- BRIEF:
Using the material that follows, output exactly the lines from the one containing "hfov_deg: 102.1" through the one containing "f_number: 2.2", with both ends kept.

──────── SUPPLIED RECORDS ────────

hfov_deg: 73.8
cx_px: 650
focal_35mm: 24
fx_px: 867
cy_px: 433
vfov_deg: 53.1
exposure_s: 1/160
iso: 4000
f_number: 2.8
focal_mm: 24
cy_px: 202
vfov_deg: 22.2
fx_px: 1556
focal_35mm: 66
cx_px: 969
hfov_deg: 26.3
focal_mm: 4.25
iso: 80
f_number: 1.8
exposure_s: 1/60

────────
──────── SUPPLIED RECORDS ────────

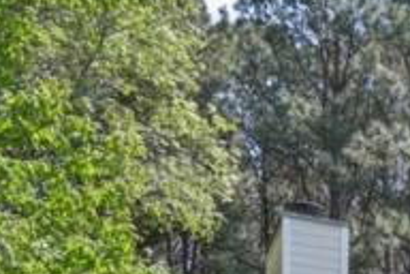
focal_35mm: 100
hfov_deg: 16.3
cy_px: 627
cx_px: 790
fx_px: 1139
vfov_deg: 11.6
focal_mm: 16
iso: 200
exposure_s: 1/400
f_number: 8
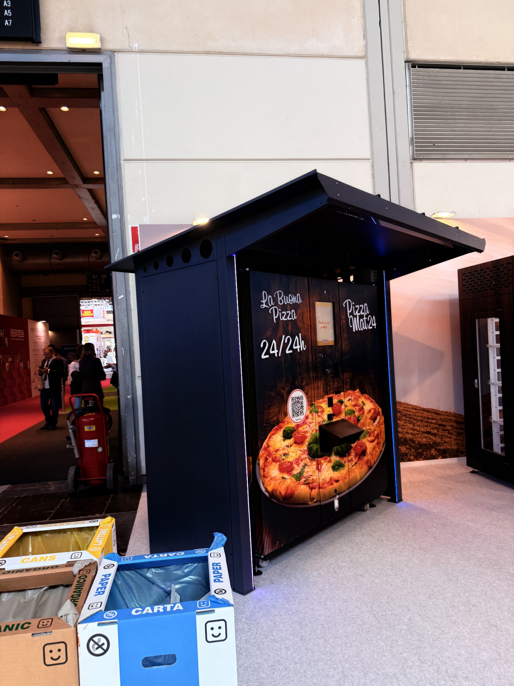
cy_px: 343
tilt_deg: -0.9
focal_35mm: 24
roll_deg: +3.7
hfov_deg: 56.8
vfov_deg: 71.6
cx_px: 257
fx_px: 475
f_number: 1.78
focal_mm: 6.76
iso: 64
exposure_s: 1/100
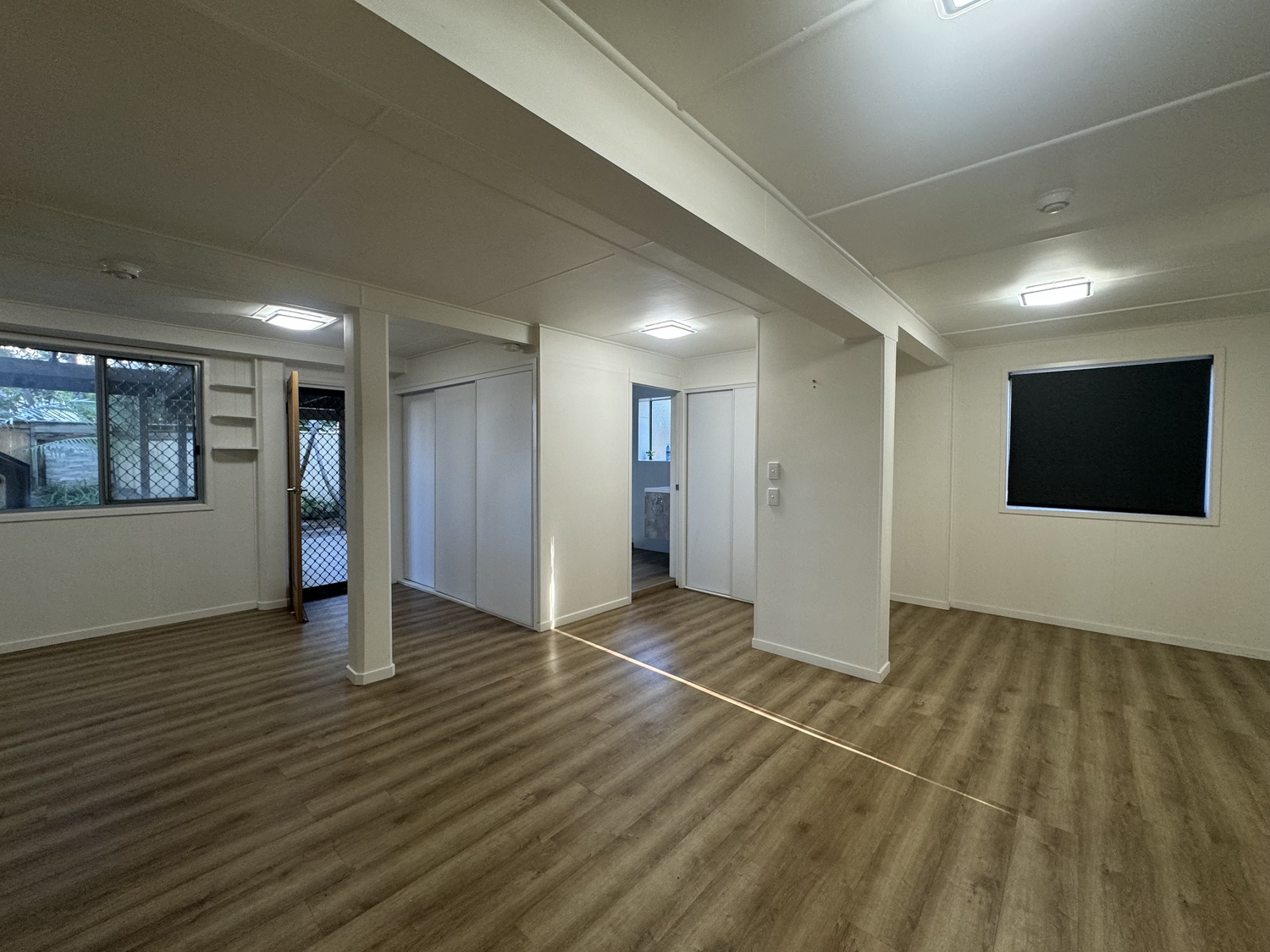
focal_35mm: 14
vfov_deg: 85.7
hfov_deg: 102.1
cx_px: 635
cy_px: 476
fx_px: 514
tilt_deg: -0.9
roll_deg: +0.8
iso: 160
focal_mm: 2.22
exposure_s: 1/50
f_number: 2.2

────────

- RESPONSE AREA:
hfov_deg: 102.1
cx_px: 635
cy_px: 476
fx_px: 514
tilt_deg: -0.9
roll_deg: +0.8
iso: 160
focal_mm: 2.22
exposure_s: 1/50
f_number: 2.2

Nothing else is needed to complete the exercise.